Elements of the story and language contained in the parable of Nicholas the Monk, former Soldier, might be compared with Proverbs 9.

An English translation of the Beneficial Tale of Nicholas the Monk, Former Soldier, by B. Shilling and P. Stephenson.



Basic Bibliography

Costa-Louillet, G. da (1955-57) "Saints de Constantinople aux VIIIe, IXe et Xe siècles (suite)," Byzantion 25-27, 782-852.

Dobschütz, E. von (1909) "Methodios und die Studiten. Strömungen und Gegensrömungen in der Hagiographie des 9. Jahrhunderts," BZ 19, 41-105.

Halkin, F. (1967) "Lesquels de saints Nicolas?," AB 85, 58.

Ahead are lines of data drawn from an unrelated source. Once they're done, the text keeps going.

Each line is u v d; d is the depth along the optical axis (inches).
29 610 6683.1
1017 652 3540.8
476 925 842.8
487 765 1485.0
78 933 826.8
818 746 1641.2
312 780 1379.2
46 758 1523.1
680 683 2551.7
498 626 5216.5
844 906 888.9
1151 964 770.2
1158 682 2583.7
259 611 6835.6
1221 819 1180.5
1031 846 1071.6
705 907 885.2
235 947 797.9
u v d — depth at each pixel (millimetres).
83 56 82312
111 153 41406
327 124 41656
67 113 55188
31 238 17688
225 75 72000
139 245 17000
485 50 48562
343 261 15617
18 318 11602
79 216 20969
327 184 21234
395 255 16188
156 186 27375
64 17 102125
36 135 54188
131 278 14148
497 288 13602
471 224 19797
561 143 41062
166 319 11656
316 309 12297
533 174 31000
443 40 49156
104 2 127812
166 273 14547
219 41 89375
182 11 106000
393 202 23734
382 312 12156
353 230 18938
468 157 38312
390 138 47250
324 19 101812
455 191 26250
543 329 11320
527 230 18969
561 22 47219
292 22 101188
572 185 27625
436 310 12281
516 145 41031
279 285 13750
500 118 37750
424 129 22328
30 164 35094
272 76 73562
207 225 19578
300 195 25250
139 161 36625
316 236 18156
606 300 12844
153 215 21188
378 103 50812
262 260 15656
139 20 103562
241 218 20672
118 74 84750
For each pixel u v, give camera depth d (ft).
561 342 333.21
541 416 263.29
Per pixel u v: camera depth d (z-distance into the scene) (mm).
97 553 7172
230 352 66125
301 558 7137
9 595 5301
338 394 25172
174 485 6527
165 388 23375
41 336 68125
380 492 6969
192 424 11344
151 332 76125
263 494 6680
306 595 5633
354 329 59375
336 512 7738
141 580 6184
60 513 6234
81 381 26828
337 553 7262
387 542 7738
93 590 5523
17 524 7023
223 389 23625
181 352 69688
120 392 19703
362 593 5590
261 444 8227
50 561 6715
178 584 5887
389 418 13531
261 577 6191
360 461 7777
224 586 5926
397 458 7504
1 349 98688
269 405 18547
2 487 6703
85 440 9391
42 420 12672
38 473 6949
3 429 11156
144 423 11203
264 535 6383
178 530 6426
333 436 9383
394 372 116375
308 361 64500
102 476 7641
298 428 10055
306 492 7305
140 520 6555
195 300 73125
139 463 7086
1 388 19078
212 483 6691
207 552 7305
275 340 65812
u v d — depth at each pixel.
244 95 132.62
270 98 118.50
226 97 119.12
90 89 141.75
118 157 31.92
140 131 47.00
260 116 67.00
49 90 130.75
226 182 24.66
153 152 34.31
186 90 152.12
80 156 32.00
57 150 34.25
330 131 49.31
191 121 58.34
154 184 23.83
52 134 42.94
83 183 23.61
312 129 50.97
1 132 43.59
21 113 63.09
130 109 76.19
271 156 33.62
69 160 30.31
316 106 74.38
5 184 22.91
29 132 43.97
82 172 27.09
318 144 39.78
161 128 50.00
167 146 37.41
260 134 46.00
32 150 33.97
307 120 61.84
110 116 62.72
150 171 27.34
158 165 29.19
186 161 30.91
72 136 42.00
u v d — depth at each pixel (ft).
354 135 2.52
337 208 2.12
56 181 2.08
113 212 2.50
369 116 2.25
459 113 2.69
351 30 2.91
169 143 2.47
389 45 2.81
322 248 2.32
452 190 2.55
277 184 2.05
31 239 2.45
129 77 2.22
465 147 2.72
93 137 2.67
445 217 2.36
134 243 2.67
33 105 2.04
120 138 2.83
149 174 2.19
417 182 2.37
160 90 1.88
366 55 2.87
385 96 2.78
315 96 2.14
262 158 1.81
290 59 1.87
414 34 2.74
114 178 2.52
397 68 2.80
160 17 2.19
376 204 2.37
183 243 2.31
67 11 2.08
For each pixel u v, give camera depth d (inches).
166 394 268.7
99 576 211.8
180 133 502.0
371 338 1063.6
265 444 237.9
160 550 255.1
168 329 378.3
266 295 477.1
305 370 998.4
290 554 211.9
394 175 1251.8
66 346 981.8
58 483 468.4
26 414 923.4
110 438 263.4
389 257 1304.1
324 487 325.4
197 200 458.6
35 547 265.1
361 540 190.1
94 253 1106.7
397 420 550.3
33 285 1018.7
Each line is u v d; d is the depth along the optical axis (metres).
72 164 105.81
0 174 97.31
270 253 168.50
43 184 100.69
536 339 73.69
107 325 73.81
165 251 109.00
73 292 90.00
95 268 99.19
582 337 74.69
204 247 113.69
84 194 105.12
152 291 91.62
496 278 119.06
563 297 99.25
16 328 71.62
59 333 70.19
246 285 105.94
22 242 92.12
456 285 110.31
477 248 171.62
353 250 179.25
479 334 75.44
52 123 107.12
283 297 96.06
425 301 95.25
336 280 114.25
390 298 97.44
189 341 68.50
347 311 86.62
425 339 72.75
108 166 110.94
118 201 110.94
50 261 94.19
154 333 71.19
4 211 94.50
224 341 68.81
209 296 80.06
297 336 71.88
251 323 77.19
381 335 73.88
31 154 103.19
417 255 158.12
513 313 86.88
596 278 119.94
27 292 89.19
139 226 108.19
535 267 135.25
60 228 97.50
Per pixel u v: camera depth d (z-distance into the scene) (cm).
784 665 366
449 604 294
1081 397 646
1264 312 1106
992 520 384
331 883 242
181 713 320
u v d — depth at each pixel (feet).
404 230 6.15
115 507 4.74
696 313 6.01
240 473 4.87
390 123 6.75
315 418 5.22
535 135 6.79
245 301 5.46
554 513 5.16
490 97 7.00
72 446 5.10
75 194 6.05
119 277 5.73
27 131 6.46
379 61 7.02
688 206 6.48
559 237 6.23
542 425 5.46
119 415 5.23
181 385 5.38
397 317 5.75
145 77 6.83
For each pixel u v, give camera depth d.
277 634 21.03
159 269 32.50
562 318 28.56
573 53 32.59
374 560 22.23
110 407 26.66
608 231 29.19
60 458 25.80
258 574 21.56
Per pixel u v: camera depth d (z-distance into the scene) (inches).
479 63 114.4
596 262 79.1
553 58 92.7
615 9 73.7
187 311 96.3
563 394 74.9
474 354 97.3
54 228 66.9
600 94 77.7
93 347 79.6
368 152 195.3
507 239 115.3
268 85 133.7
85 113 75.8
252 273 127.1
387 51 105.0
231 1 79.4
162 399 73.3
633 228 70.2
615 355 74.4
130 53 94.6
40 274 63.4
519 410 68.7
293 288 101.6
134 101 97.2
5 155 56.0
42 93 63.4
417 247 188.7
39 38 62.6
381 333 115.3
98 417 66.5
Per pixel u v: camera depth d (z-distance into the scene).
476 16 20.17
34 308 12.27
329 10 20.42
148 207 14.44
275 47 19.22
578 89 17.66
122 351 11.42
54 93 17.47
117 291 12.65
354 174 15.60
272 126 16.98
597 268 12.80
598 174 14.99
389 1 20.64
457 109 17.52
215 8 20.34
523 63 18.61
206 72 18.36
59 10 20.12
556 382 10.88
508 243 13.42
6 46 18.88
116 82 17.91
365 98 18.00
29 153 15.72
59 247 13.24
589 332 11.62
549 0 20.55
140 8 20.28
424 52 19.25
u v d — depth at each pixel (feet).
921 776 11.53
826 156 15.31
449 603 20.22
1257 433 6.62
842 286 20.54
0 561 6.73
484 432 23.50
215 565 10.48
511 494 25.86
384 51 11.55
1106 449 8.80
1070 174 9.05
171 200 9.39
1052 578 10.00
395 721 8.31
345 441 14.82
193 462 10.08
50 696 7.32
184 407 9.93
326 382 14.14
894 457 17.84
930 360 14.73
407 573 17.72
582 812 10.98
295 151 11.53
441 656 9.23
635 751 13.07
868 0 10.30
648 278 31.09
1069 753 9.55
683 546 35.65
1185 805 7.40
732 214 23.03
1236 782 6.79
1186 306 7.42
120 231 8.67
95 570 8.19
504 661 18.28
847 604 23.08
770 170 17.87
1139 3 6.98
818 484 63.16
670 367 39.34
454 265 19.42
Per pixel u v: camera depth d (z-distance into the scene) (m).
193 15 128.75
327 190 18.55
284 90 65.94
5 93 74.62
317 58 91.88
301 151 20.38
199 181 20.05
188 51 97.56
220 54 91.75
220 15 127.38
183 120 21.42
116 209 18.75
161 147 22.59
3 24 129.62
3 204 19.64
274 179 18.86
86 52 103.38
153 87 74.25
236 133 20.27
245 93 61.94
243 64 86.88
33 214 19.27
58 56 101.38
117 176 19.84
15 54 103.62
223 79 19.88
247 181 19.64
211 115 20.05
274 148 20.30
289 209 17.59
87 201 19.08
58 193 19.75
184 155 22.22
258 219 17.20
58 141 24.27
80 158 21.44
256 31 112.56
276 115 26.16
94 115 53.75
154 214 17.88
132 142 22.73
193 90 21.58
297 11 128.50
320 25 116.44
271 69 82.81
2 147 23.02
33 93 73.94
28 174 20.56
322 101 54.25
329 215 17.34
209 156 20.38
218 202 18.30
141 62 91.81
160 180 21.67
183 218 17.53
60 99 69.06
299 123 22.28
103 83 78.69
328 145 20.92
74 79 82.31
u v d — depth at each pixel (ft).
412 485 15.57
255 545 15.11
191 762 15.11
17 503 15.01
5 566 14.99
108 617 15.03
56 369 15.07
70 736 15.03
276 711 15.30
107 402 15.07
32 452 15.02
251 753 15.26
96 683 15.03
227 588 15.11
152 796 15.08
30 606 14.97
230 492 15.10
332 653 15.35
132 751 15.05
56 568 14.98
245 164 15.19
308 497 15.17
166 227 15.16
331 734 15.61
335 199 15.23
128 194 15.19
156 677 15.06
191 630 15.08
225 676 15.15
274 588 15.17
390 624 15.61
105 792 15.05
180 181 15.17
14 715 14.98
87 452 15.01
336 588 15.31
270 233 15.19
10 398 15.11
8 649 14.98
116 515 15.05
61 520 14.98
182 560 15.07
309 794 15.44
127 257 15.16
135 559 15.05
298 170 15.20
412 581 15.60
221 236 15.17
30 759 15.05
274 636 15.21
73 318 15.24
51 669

Kazhdan, A. and Alice-Mary Talbot (1998), eds., Dumbarton Oaks Hagiography Database, Washington D.C.: Dumbarton Oaks. The introduction is a paginated PDF document.

Stephenson, P. and B. Shilling, "Nicholas the Monk, former soldier," in E. Fisher, S. Papaioannou and D. Sullivan, eds., Byzantine Religious Culture. Studies in Honor of Alice-Mary Talbot (Leiden, 2012), 421-38.

Wortley, J. (1980) "Legends of the Byzantine disaster of 811," Byzantion 50, 533-62.

Wortley, J. (1991) A Repertoire of Byzantine Beneficial [διηγησεις ψυχωφελεις]

January 2012


(1) A full English translation will accompany a forthcoming critical edition of the Life of Nicholas of Stoudios, by J. Heldt (Uppsala).

(2) Dobschütz (1909) 70-72. The fullest and most accessible summary remains Costa-Louillet (1955-57) 794-812.

(3) Wortley (1980) 550-54. Wortley (1996) offers an English translation of and commentary on twenty-two tales collected in the eleventh century by Paul, Bishop of Monemvasia. In addition, Wortley (1991) has supplied the best general introduction to "beneficial tales," and summaries of almost 1000 at:

(4) Kazhdan and Talbot (1998) 72, against Dujcev in FGHBulg 4, 25-27. This is repeated from ODB, 1471. See also Halkin (1967) 58.

(5) Wortley (1980) 551; PG 105, 893A.